Elephant killed by poachers in Indonesia
This article and its accompanying downloadable photo are of a graphic and disturbing nature and are likely to cause distress to some readers.
Police in Aceh are getting closer to prosecuting the individuals believed to be responsible for killing a wild Asian elephant in Aceh Jaya district, northern Sumatra. The elephant was killed and left with its dismembered trunk lying next to its bloody carcass with its tusks cleanly removed; leaving no doubt to conservationists that this was the work of professional poachers.
WARNING: The PDF download this link leads to is of a distressing nature, and is not suitable for sensitive readers. Click here to see the graphic image of poached elephant (opens as PDF). Credit: Toro/FFI
Fauna & Flora International’s (FFI) Conservation Response Units (CRU) provide strong links between in-situ and ex-situ elephant conservation by employing rescued captive elephants and their mahouts to patrol and protect wild elephants and their forest habitat. The programme creates opportunities for local communities to participate and benefit from conservation initiatives, helping to prevent loss of life or livelihood from problems with wild elephants.
No prior reports of human-elephant conflict were received in relation to this recent killing. A site inspection also found no evidence of attempted crop raiding by the elephant. The elephant was killed in a garden by the forest edge where FFI suspects that it been lured to the right position underneath a spear trap that was set off by a trip wire.

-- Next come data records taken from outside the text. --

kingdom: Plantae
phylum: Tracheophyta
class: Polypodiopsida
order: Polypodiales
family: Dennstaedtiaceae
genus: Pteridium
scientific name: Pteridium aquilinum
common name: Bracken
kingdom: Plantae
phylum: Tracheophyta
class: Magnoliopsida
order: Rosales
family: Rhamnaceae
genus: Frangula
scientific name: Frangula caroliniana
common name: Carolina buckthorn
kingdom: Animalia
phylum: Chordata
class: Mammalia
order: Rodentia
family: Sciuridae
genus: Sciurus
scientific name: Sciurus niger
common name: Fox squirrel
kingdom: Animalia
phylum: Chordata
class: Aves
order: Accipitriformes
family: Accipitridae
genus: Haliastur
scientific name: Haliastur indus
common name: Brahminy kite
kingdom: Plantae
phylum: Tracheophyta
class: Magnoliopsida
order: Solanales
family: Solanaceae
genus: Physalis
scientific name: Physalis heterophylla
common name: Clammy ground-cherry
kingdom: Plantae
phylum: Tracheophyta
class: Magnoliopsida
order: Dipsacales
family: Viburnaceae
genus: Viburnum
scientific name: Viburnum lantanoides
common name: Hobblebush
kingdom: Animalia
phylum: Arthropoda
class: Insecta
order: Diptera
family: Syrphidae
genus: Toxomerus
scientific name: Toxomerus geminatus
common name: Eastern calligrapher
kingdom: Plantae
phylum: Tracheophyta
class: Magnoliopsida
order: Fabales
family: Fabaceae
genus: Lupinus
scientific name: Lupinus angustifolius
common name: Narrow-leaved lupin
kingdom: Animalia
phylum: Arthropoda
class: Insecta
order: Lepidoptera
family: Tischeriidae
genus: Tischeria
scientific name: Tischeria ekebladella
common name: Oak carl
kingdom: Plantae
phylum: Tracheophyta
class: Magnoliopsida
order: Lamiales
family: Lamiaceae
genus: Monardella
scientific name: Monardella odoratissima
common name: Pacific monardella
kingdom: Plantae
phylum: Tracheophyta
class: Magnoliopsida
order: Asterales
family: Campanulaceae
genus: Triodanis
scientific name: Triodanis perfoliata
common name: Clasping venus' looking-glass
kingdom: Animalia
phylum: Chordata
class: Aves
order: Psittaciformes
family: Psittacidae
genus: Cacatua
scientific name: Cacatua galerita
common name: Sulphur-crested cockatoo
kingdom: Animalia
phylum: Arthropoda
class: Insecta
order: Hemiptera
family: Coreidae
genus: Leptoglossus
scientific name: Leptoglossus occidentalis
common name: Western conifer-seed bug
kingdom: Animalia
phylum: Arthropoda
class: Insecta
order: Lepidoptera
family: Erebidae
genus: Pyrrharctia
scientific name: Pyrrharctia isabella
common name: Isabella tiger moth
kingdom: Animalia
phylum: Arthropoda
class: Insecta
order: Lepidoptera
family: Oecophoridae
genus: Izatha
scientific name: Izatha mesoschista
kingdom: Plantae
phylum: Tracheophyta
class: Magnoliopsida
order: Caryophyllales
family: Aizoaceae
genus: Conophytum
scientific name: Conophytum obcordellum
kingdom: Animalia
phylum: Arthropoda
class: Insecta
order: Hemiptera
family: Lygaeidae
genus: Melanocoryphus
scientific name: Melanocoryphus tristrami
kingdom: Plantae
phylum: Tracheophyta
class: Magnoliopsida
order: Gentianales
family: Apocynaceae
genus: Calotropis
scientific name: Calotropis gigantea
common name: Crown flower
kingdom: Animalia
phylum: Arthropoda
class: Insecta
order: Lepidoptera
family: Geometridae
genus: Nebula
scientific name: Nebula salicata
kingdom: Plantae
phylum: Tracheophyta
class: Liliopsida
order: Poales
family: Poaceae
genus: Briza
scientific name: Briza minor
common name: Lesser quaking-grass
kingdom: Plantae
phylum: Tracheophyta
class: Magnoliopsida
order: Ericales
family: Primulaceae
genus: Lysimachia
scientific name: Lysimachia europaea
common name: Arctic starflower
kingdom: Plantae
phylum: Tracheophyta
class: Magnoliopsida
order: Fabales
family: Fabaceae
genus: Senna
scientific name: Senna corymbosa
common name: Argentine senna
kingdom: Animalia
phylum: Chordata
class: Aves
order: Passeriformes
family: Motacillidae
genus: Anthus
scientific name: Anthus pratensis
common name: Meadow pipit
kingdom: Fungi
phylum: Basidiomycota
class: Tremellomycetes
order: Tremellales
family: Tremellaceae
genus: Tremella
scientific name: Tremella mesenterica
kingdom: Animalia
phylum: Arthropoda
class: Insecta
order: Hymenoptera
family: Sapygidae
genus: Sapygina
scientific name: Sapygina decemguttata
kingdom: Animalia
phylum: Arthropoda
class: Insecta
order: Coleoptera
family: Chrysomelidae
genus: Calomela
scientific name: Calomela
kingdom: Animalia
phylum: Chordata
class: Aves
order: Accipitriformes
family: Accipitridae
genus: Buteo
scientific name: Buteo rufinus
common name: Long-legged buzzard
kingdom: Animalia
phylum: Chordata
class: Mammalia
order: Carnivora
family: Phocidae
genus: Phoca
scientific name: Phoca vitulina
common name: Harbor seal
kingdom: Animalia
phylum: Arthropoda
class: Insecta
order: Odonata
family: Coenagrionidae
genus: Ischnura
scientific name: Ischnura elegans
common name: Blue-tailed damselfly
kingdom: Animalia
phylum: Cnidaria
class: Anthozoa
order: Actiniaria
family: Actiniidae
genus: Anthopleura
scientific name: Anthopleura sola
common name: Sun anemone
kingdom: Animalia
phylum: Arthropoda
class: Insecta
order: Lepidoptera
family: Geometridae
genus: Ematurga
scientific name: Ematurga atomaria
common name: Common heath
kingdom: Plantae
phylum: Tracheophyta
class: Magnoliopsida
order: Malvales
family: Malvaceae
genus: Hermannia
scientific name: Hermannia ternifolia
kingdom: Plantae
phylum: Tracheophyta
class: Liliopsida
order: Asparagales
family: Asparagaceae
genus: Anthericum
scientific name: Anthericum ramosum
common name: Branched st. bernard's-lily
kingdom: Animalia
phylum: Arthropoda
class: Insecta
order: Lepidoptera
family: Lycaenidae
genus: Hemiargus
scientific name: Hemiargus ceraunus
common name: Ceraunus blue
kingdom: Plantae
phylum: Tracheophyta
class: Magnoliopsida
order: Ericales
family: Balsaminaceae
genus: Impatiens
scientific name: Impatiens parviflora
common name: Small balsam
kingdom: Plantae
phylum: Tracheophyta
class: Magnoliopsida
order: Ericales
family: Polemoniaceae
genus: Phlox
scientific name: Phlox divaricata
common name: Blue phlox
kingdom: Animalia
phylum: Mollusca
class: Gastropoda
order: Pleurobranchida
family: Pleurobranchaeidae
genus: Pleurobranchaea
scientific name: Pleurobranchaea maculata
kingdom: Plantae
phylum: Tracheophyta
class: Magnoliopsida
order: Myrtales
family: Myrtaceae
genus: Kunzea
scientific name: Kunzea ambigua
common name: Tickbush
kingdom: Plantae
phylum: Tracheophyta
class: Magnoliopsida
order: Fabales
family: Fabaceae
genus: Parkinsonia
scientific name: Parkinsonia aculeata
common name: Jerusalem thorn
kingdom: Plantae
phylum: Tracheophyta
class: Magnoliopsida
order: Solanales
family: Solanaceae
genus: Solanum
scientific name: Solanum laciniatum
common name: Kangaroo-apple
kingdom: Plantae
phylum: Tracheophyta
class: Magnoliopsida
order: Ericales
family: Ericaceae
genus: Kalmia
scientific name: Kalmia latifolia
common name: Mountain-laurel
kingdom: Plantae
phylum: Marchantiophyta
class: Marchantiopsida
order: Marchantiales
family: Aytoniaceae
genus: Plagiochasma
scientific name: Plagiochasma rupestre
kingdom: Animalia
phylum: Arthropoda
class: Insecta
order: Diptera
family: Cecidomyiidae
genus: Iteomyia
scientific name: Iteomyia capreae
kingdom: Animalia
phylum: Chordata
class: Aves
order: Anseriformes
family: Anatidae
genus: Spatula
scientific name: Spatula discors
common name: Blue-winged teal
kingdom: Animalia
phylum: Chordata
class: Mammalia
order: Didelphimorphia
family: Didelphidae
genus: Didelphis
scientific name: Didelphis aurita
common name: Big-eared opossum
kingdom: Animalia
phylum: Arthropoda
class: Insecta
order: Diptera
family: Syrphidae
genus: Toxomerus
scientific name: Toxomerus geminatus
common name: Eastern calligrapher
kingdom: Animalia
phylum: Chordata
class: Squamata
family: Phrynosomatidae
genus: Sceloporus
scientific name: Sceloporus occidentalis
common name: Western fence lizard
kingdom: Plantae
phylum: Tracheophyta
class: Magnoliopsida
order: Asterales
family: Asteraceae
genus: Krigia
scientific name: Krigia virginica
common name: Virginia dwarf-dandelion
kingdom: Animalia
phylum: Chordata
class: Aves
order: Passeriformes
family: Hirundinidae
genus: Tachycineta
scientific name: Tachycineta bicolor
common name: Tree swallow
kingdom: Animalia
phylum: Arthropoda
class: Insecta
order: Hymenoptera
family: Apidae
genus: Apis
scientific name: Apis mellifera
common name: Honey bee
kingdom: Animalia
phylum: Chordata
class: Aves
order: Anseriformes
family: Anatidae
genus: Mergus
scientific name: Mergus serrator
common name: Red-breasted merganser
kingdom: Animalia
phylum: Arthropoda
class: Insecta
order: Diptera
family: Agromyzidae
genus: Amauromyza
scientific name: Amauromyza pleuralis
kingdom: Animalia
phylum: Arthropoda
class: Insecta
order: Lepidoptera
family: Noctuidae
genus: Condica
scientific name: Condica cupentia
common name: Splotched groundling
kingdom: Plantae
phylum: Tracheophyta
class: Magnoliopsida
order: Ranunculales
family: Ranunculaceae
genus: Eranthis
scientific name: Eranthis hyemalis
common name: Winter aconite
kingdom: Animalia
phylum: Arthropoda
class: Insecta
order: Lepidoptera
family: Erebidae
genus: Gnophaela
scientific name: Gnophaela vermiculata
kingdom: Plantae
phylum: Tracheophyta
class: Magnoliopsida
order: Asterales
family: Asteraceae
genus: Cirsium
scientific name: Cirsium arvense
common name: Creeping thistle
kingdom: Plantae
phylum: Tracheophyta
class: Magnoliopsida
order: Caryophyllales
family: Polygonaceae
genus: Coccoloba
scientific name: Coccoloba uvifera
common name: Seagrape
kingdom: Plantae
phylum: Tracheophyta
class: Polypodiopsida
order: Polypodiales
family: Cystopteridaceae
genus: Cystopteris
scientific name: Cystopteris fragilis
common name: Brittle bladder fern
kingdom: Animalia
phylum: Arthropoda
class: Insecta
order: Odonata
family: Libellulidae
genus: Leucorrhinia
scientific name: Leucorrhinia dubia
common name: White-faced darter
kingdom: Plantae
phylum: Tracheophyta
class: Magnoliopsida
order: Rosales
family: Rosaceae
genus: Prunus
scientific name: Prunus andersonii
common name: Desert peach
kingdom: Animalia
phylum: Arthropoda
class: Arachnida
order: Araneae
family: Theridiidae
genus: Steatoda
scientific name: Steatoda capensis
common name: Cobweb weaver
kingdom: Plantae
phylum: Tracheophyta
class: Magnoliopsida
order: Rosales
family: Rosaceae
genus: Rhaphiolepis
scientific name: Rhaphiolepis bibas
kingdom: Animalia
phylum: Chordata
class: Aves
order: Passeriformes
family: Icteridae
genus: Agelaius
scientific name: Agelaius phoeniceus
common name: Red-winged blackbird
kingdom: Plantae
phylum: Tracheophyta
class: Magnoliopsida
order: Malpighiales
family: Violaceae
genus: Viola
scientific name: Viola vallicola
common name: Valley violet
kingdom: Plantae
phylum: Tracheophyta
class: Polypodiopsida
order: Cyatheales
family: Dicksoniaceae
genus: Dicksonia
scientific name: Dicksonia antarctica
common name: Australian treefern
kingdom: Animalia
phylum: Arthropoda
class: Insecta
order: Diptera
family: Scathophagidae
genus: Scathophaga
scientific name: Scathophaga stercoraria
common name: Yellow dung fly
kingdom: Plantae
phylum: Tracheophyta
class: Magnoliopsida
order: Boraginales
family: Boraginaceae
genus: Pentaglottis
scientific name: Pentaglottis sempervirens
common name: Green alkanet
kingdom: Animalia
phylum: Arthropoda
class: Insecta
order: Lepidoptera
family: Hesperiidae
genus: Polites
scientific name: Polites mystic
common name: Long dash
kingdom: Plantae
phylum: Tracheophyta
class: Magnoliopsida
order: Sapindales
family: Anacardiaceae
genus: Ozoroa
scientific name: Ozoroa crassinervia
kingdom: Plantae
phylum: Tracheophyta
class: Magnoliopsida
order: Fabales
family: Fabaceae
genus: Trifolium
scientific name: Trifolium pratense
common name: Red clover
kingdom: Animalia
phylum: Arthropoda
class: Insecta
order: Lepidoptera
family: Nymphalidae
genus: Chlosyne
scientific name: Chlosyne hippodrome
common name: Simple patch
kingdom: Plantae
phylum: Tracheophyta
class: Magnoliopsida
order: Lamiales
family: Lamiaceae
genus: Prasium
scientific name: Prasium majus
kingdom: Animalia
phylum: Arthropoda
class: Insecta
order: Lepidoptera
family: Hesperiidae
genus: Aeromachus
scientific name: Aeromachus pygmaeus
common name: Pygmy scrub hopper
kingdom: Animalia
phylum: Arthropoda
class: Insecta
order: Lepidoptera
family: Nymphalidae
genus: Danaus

The killing took place near the Sampoinent CRU in Aceh Jaya district and the police now have compiled sufficient evidence that has been handed over the prosecution office for follow up. The President of Indonesia has even ordered a prosecution and tweeted about this.
After the killing was reported, both tusks were anonymously handed back (95cm x 10kg and 70cm x 7.6kg) to the authorities several weeks later and in the hope that the case would then be dropped. However, the police have remained determined to follow this through, which is significant because, to FFI’s knowledge, no Sumatran elephant poaching incident has ever been prosecuted, making this case the basis for an important precedence.
An FFI community ranger who has been wrongly blamed for reporting this incident to the police is now experiencing problems in his village, which is where the elephant was poached. His cow was stabbed as a warning to him by one vengeful community member, whereas another sent a threatening text message.
It is essential that FFI keeps providing support to the Community Ranger team (which consists of ex-loggers, ex-poachers and ex-combatants), so that it can remain active and on-site to not only ensure the monitoring and rapid response to ongoing human-elephant conflicts in Aceh, but also so there is no a further escalation in tensions with communities. This situation illustrates the challenges that FFI and especially its partners regular face in the field, but also the unwavering commitment in remaining prepared to serve both wildlife and people so that co-existence remains.